▶ **Passage provided**:
▼▼▼

COMMISSION DE SUPERVISION BANCAIRE ET FINANCIERE

INSTRUCTION NO. 002/2019-CSBF RELATIVE TO DISTRESSED LOANS OF MICROFINANCE INSTITUTIONS


The Commission de Supervision Bancaire et Financière (CSBF),

Having regard to Law No. 95-030 of February 22, 1996, relating to the activity and control of credit institutions, as amended,

Having regard to Law No. 2017-026 of February 8, 2018, on microfinance,

Having regard to Instruction No. 001/05-CSBF of June 1, 2005, relating to the accounting plan for credit institutions (PCEC),

Having regard to the opinion formulated by the Professional Association of Microfinance Institutions (APIMF),

DECIDES

Article 1 – Purpose

The purpose of this instruction is to:

  • define the rules for downgrading loans of microfinance institutions, abbreviated as "MFI", to distressed loans;
  • clarify the rules for establishing provisions intended to cover risks on their credit operations;
  • set the rules for accounting for these distressed loans.

▲▲▲

▶ **Exercise prompt**: Translate this sentence from the microfinance instruction above into Spanish: "The purpose of this instruction is to: define the rules for downgrading loans of microfinance institutions, abbreviated as 'MFI', to distressed loans; clarify the rules for establishing provisions intended to cover risks on their credit operations; set the rules for accounting for these distressed loans."

▶ **Extracted material**:

▼▼▼

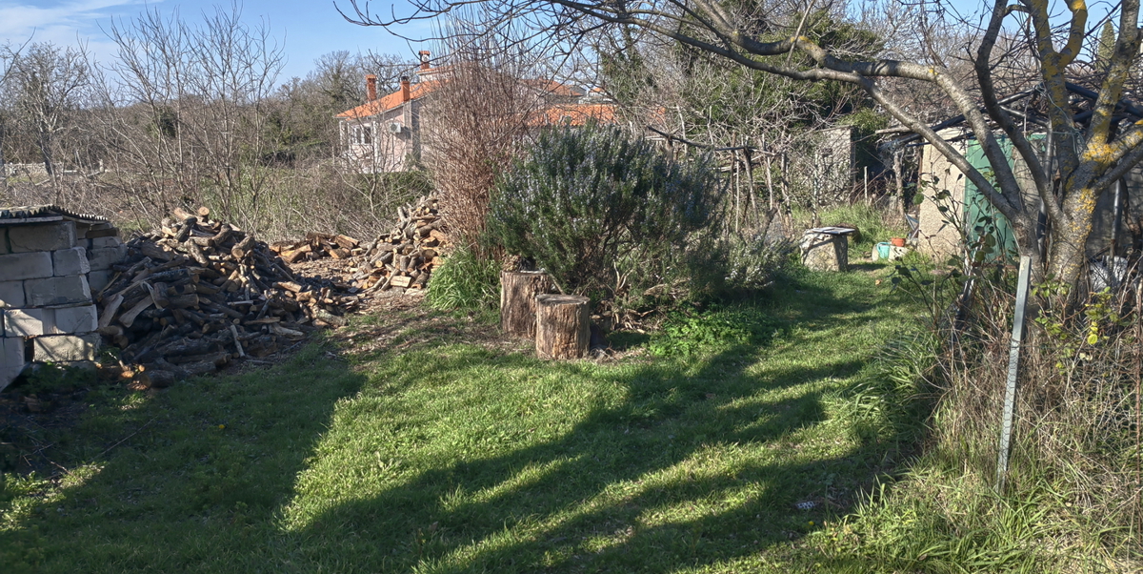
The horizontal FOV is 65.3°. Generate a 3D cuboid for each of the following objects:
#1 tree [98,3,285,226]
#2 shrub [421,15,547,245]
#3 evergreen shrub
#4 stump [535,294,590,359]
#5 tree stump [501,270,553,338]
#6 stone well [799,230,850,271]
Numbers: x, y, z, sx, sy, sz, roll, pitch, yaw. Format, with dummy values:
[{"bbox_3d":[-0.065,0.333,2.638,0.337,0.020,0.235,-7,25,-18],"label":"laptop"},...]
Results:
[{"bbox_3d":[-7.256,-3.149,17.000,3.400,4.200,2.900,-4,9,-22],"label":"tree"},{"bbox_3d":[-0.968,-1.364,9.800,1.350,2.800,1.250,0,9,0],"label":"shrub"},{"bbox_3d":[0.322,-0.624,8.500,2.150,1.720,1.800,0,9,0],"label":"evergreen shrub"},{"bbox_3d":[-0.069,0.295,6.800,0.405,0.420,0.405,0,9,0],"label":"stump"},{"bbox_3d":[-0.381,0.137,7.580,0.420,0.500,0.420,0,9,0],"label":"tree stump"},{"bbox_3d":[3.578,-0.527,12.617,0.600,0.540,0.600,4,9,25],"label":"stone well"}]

▲▲▲

▶ **Task result**: El objeto de la presente instrucción es: definir las normas para la reclasificación de los préstamos de las instituciones de microfinanzas, abreviadas como "MFI", como préstamos de dudoso cobro; precisar las normas para la constitución de provisiones destinadas a cubrir los riesgos de sus operaciones de crédito; establecer las normas para la contabilización de estos préstamos de dudoso cobro.